* [Brief A]
Can you reproduce, word for word, the stretch from "Doesn't that cut" through "toxic work environment." in the discussion of atomic research in TL-191?
* [Brief B]
How would the discussion of atomic research in TL-191 go on? Continue it from its final sentence.

(Document excerpt begins)

If you go by theoreticians on OTL atomic research was originally split in German, US, British and Danish "programmes." Some of the former and all of the rest eventually ended up in the Manhatten Project. On the TL-191 all three/four plus the CSA programme all remained seperate. (We are ignoring possible espionage and collaberation between the USA and Germany). You lose opportunities for more cross-fertilisation. of ideas with what are secret projects. Ideas are not being bounced off like minds leading to more ideas.
Doesn't that cut both ways though? Yes, having one big centralized project can make it easier for cross-fertilisation of ideas, but it can also produce an environment where group think sets in and people are afraid to voice alternate ideas that go against the group consensus, and the entire project can also be derailed because of bad leadership or a toxic work environment.
Also, it's not as though there wasn't transnational sharing of ideas in TL-191. Professor Fitzbelmont himself mentions that he realized a nuclear bomb was possible after reading about the results of nuclear research being conducted in Germany, and he also notes that once the war starts the US scientific journals suddenly stop mentioning uranium (which means they were mentioning it before the war), so at least until the Second Great War started nuclear research was being freely discussed among the global scientific community in TL-191.

(Document excerpt ends)
(The data begins)

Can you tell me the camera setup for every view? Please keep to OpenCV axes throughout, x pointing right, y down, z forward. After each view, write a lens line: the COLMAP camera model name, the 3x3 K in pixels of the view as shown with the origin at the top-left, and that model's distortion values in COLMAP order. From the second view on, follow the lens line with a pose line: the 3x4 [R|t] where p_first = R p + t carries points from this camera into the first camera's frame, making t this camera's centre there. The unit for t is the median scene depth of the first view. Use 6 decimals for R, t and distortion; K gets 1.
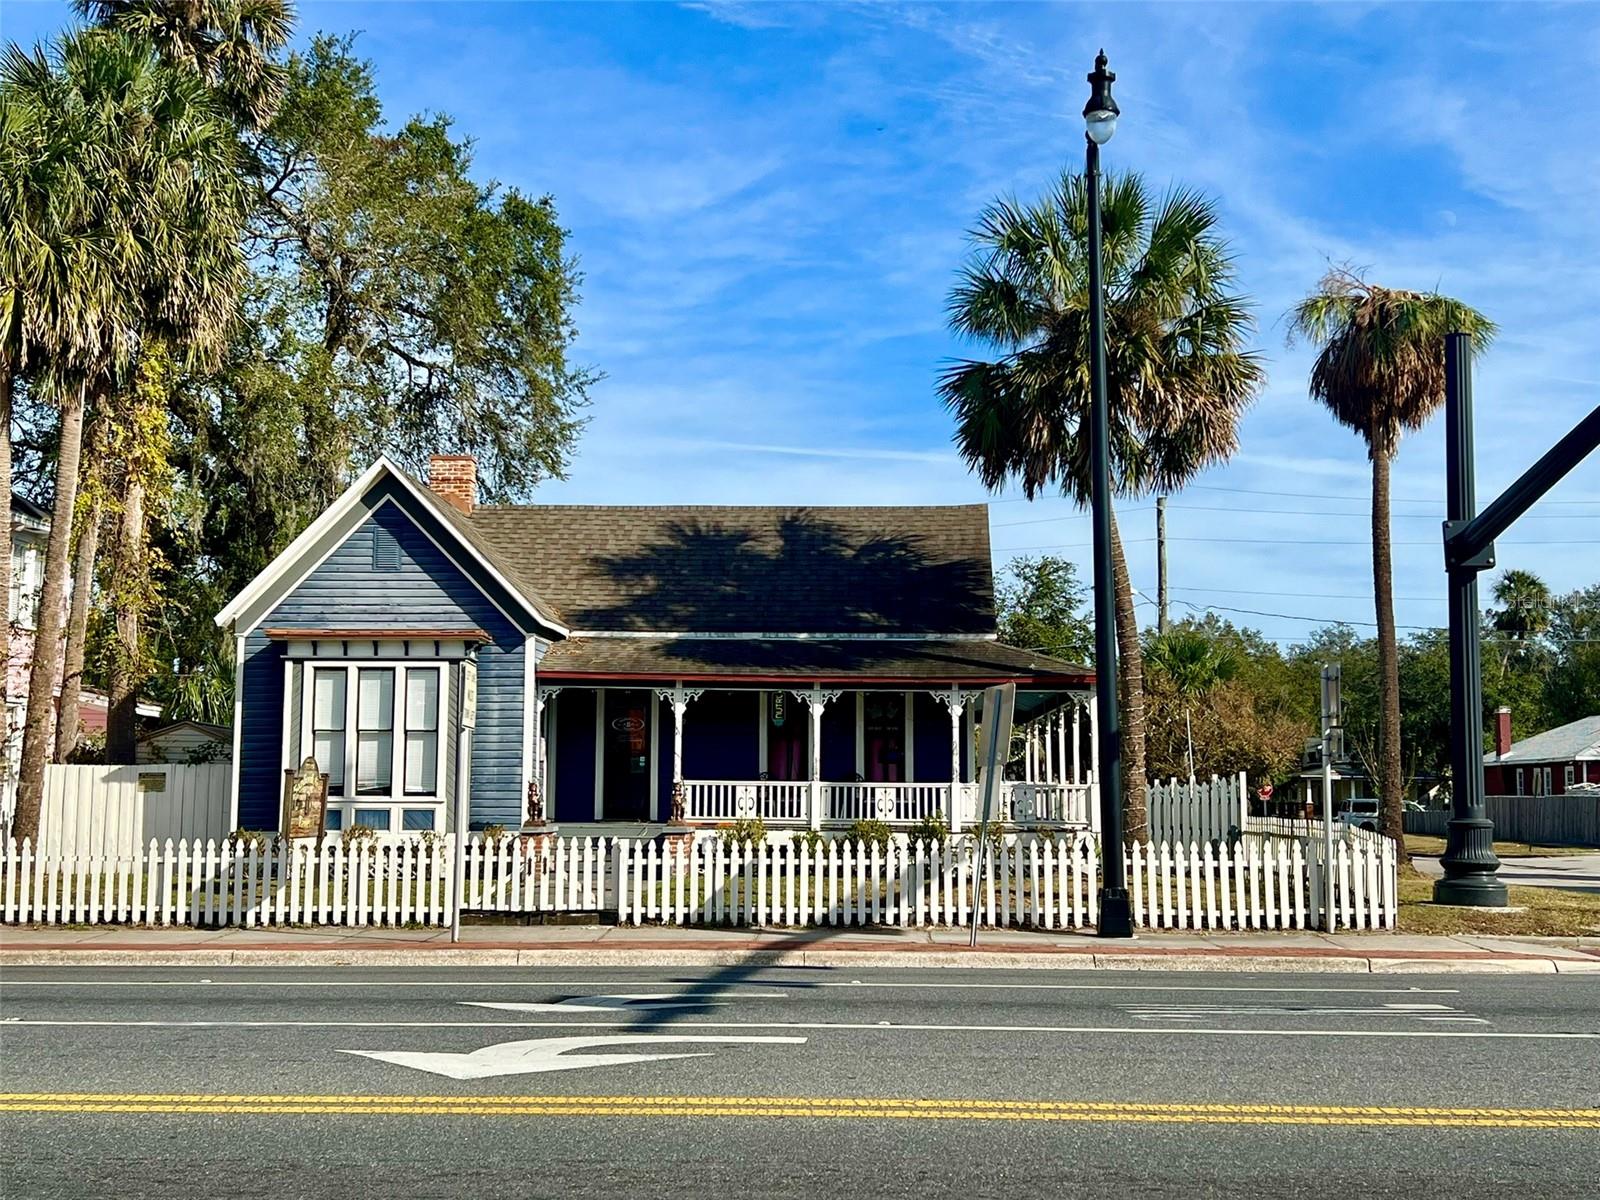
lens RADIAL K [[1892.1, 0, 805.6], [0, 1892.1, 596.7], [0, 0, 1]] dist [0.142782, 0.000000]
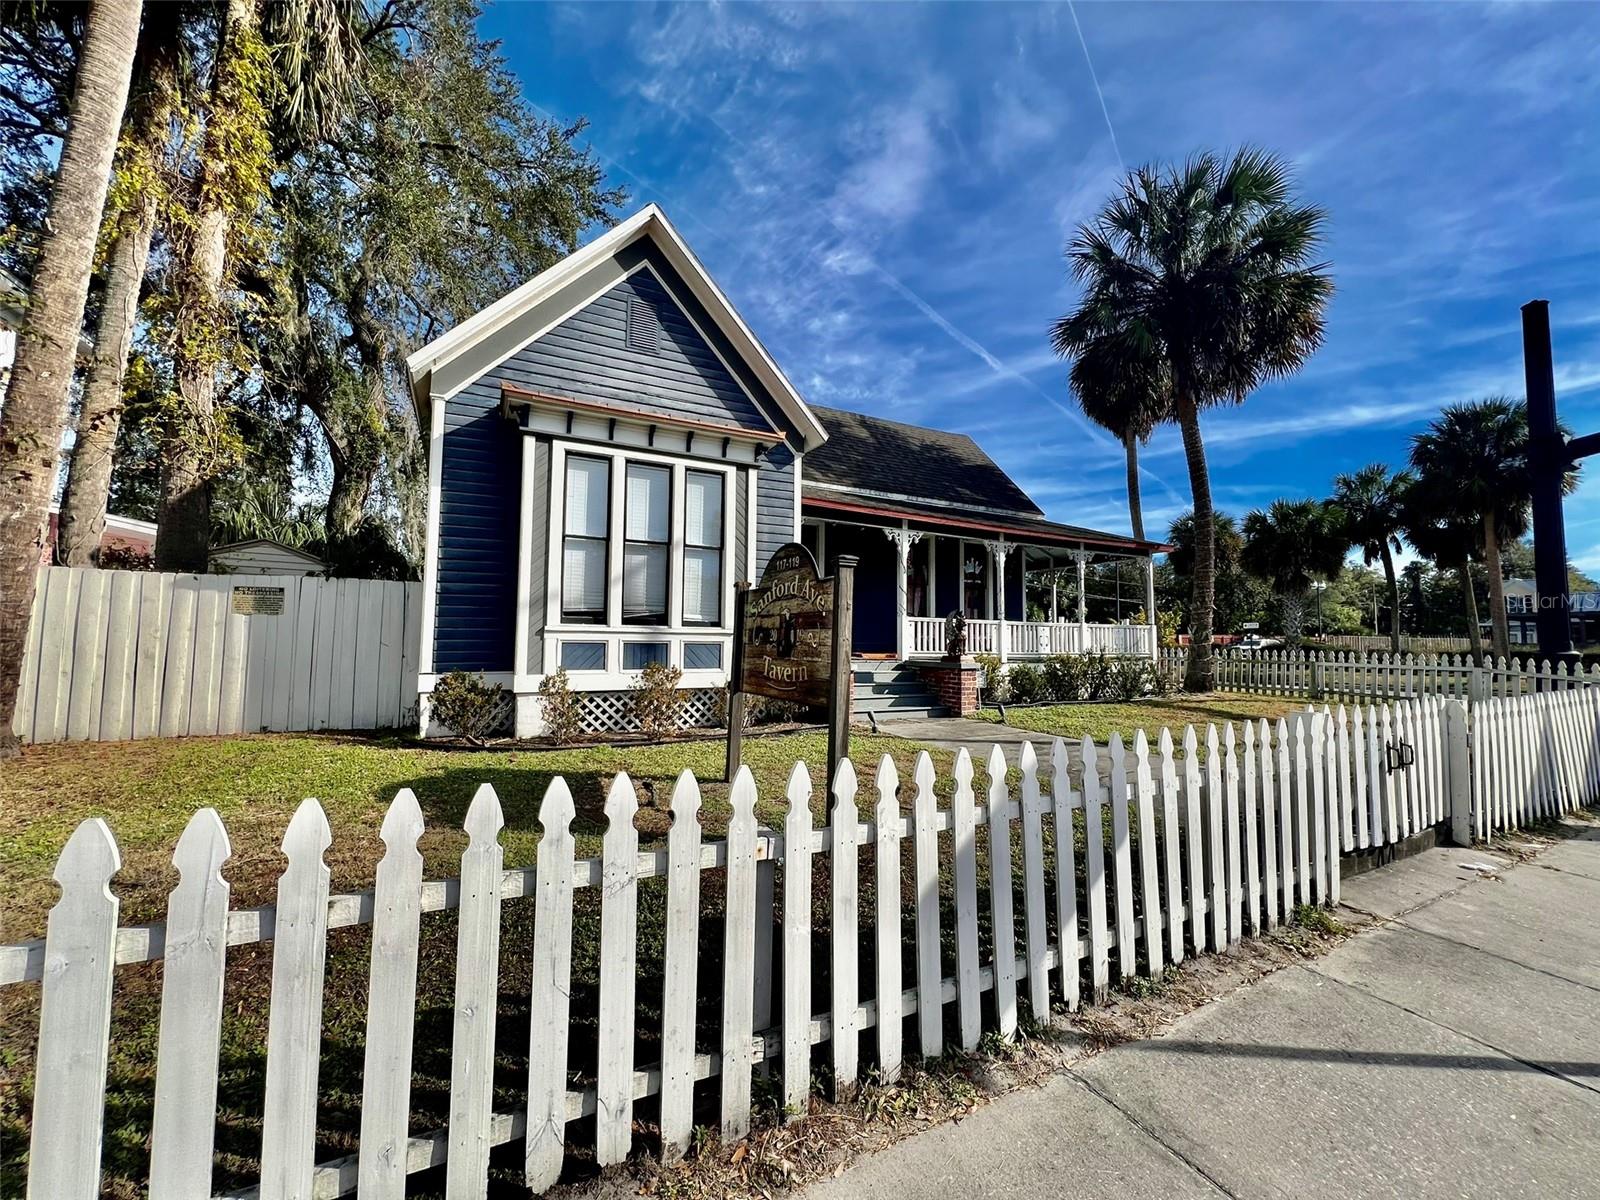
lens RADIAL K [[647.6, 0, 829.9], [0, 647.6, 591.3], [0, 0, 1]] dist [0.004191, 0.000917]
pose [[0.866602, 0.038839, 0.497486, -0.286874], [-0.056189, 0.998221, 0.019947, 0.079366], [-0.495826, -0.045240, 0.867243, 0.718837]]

(The data ends)
(The data begins)

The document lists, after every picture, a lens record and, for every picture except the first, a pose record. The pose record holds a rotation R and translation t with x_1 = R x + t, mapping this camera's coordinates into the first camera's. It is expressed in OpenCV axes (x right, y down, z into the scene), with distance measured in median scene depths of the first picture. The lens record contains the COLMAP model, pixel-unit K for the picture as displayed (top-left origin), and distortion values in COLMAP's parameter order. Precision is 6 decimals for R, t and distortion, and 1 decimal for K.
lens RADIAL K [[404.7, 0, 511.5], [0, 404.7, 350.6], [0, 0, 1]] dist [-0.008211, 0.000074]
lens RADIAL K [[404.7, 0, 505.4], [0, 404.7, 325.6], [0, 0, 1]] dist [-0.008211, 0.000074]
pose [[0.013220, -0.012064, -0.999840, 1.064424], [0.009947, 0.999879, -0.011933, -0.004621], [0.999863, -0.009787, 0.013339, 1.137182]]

(The data ends)

* [Expected output A]
Doesn't that cut both ways though? Yes, having one big centralized project can make it easier for cross-fertilisation of ideas, but it can also produce an environment where group think sets in and people are afraid to voice alternate ideas that go against the group consensus, and the entire project can also be derailed because of bad leadership or a toxic work environment.

* [Expected output B]
There is also the economic factor. OTL WW2 USA had a larger economy than any TL_-91 country and had not been invaded by another power. Thus it had more resources in total than any of them. Therefore it can afford more on technology whilst putting proportionally the same number of armies, fleet and air forces in the field. It decided that it could afford a superbomb programme whilst its ally Britian ccame to the opposite conclusion. If OTL WW2 Germany had continued its superbomb programme it would have had to cut resources from something else.
You're right about the US economy being smaller in TL-191 though it's worth also considering that there was a lot of redundancy in the US atomic bomb program IOTL with the US developing two different types of atomic weapons. A US under more pressure and with less resources could have gotten by with a more streamlined program that only developed a single type of bomb.
On Germany though, there are a number of factors that would make TL-191 Germany far better situated to develop an atomic weapon than Nazi Germany ever was.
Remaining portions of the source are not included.